According to the new statement: "If an individual’s attending provider recommends a particular service or FDA-approved item based on ... medical necessity ... the plan or issuer must cover that service or item without cost sharing. The plan or issuer must defer to the determination of the attending provider. Medical necessity may include considerations such as severity of side effects, differences in permanence and reversibility of contraceptives, and ability to adhere to the appropriate use of the item or service."

If that doesn't work, consider resources like the National Women’s Law Center: Its website has templates for appeal letters and a free hotline (866-745-5487) you can use to get further help.

Here is the list of contraceptive methods that are now fully covered.
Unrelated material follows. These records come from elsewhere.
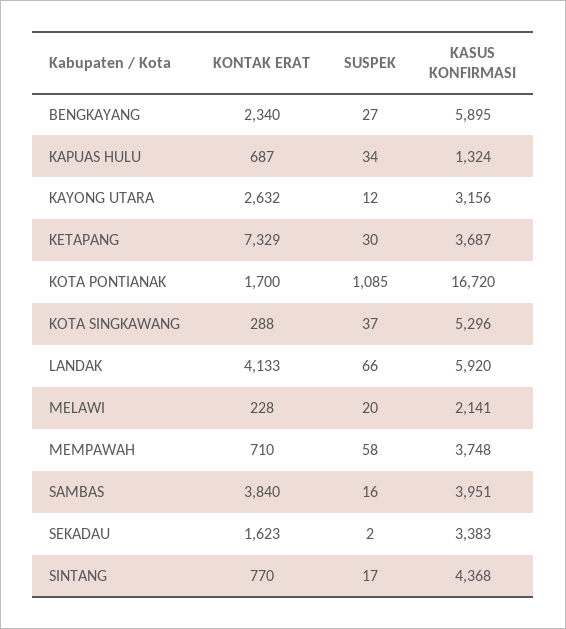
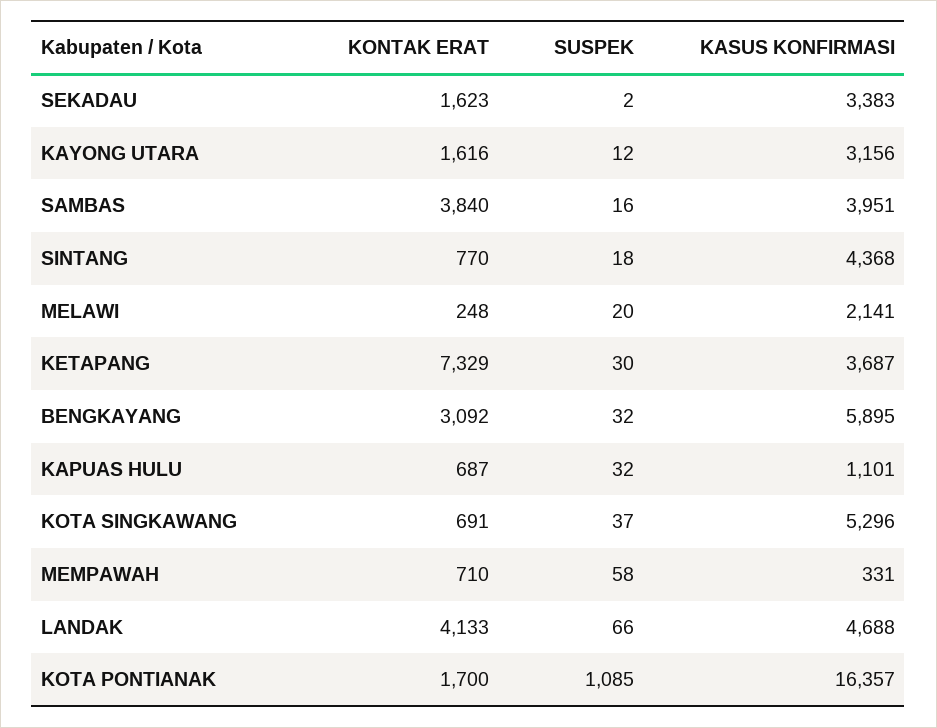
  {
    "KONTAK ERAT": {
-     "BENGKAYANG": 2340,
+     "BENGKAYANG": 3092,
      "KAPUAS HULU": 687,
-     "KAYONG UTARA": 2632,
+     "KAYONG UTARA": 1616,
      "KETAPANG": 7329,
      "KOTA PONTIANAK": 1700,
-     "KOTA SINGKAWANG": 288,
+     "KOTA SINGKAWANG": 691,
      "LANDAK": 4133,
-     "MELAWI": 228,
+     "MELAWI": 248,
      "MEMPAWAH": 710,
      "SAMBAS": 3840,
      "SEKADAU": 1623,
      "SINTANG": 770
    },
    "SUSPEK": {
-     "BENGKAYANG": 27,
+     "BENGKAYANG": 32,
-     "KAPUAS HULU": 34,
+     "KAPUAS HULU": 32,
      "KAYONG UTARA": 12,
      "KETAPANG": 30,
      "KOTA PONTIANAK": 1085,
      "KOTA SINGKAWANG": 37,
      "LANDAK": 66,
      "MELAWI": 20,
      "MEMPAWAH": 58,
      "SAMBAS": 16,
      "SEKADAU": 2,
-     "SINTANG": 17
+     "SINTANG": 18
    },
    "KASUS KONFIRMASI": {
      "BENGKAYANG": 5895,
-     "KAPUAS HULU": 1324,
+     "KAPUAS HULU": 1101,
      "KAYONG UTARA": 3156,
      "KETAPANG": 3687,
-     "KOTA PONTIANAK": 16720,
+     "KOTA PONTIANAK": 16357,
      "KOTA SINGKAWANG": 5296,
-     "LANDAK": 5920,
+     "LANDAK": 4688,
      "MELAWI": 2141,
-     "MEMPAWAH": 3748,
+     "MEMPAWAH": 331,
      "SAMBAS": 3951,
      "SEKADAU": 3383,
      "SINTANG": 4368
    }
  }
Insurers must cover at least one type of birth control in each of these 18 categories:

(1) sterilization surgery for women
(2) surgical sterilization implant for women
(3) implantable rod
(4) IUD copper
(5) IUD with progestin
(6) shot/injection
(7) oral contraceptives (combined pill)
(8) oral contraceptives (progestin only)
(9) oral contraceptives extended/continuous use
(10) patch
(11) vaginal contraceptive ring
(12) diaphragm
(13) sponge
(14) cervical cap
(15) female condom
(16) spermicide
(17) emergency contraception (Plan B/Plan B One Step/Next Choice)
(18) emergency contraception (Ella)

The new government statement also clarifies that insurers must cover preventive services for transgender people when such services are medically appropriate, anesthesia services during preventive colonoscopies, and preventive screening for mutations in the BRCA-1 or BRCA-2 gene.